┌─ Information shown

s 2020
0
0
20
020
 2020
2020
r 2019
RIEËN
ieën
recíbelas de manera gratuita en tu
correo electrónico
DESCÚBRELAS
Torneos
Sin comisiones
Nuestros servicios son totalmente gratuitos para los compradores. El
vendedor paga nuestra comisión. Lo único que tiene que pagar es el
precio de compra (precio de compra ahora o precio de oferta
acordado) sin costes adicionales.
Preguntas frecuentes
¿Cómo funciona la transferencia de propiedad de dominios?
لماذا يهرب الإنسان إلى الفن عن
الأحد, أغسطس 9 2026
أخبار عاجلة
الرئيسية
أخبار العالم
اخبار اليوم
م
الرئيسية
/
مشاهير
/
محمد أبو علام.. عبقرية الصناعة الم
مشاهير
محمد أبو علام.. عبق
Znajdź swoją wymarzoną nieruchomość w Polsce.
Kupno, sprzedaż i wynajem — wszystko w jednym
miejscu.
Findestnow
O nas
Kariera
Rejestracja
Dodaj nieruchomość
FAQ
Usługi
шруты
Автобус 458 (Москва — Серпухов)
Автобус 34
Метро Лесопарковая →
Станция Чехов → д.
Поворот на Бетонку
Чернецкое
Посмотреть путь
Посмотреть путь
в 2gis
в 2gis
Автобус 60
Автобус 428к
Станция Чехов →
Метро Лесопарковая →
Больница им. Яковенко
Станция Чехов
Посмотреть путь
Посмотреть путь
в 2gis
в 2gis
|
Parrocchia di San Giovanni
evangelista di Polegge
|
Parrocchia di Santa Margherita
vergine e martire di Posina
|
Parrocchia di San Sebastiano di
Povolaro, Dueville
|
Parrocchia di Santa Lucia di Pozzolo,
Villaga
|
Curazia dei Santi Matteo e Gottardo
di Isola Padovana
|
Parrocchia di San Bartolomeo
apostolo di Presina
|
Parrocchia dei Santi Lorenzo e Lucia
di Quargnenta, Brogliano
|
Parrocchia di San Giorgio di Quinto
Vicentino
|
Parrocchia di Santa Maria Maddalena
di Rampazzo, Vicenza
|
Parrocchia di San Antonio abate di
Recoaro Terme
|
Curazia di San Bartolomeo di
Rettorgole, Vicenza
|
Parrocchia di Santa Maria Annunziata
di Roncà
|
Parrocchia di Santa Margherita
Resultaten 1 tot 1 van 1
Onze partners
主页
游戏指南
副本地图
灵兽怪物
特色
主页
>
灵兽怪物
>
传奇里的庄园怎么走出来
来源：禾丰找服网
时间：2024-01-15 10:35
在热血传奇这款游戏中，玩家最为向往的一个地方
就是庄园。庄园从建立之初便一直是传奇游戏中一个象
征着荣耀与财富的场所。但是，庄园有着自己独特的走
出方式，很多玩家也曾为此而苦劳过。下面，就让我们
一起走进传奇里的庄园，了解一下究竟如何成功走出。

└─

◆ What you need to do: Determine how many of the lines above hold the word "Bartolomeo", and output that number by itself.

◆ Exercise solution: 2